The Cloud - because you don't care if your apps and data are up in the air.
Because if they used any other protocol that doesn't involve sending huge amounts of redudant text and shiny graphics over a commercial telephone network it would never make the news.
Personally I'd find it much more amazing if some radio hobbyists managed to repair a transmitter from bits of scrap salvaged from the rubble and sent out a packet using that but we'd never hear about it because FB and Twitter were not involved
Great, but just about any smartphone can do this, even most of the closed smartphone platforms, nothing special.
The part you quoted, yes, but not the part that kicked the whole thing off: he noticed someone's Facebook status update on his home screen widget. If he had to open an app to get Facebook updates, he wouldn't have seen it, because he had better things to do than browse Facebook.
I don't know about all the other smartphone platforms, but I'm pretty sure this is something the iPhone can't do. It doesn't have widgets; its home screen only shows app icons. You can get push notifications for certain events, but friends' status updates aren't among them, and you likely wouldn't want to get a message for every status update anyway.
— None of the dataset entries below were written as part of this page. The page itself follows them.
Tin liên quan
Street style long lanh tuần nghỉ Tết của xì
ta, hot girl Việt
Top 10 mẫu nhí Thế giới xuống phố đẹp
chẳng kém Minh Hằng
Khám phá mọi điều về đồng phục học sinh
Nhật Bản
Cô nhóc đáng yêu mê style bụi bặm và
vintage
Visual IRC: Fast. Powerful. Free.
If the guy in Haiti had access to update his Fbook status, and was able to send and receive sms - why didn't he just contact the State Department directly?
This story isn't about technology, it's about personal access.
Guy in Haiti didn't have it - so he sends the equivalent of a smoke signal, and is lucky enough that someone notices it and does have access.
This all sounds really contrived, and I'm not impressed.
The problem with this mentality is that the optimal functioning of human communities on the planet must be in everyone's best interest. A significant amount of research indicates that with the advent of sufficiency (an end to human poverty and need), education, civil rights (particularly for women), and available contraception, the problematic future for human beings would change for the better overnight. Famine, war, plague, and overpopulation would vanish. With the first world sharing of breakthrough technology, even the problems surrounding climate and pollution could be fully addressed, and a brighter future for all people could be ensured.
Giving all people a powerful means by which to be in communication, relate, grow and thrive together in collaboration, is in all our best interest, and trying to place this in the context of a business plan or a financial justification is as myopic as letting millions a year die because a proper cure for malaria makes poor business sense.
The principle being that we don't have infinite resources, so you have to be able to justify their allocation. In capitalism, this is done on the free market. Socialism advocates political allocation.
It is up to the reader to do some research and decide which is generally more efficient.
I encourage the reader who takes up that challenge to also research which is specifically more efficient.
In a particular mathematical model, free markets solves an optimization problem. They also seem to work well in practice in many situations.
However, they work less well the more barriers to entry and exit there are in a given market. Having to build a large amount of infrastructure (factories, cell towers) in order to start producing is a barrier to entry. Having to fight a monopolist or cartel is a barrier to entry. Network effects (where present) means the free market will converge towards a monopoly or cartel situation.
Particularly for cell phone communication, there's the infrastructure problem, network effects, plus you need some radio frequency spectrum allocation mechanism. It looks like it's a good case for allocation through public policy.
Of course, feel free to compare the US against Canada and your favourite European countries if you feel empirical today; but you may also want to control for corru^Wlobbying influence (if able).
I read the excerpt linked by another poster. That's an extremely poorly written book. First, it's full of unsupported assertions, and second, the assertions are strung together almost randomly. Also, it has far far too many section titles.
His analysis may have some validity, but what an abominable presentation.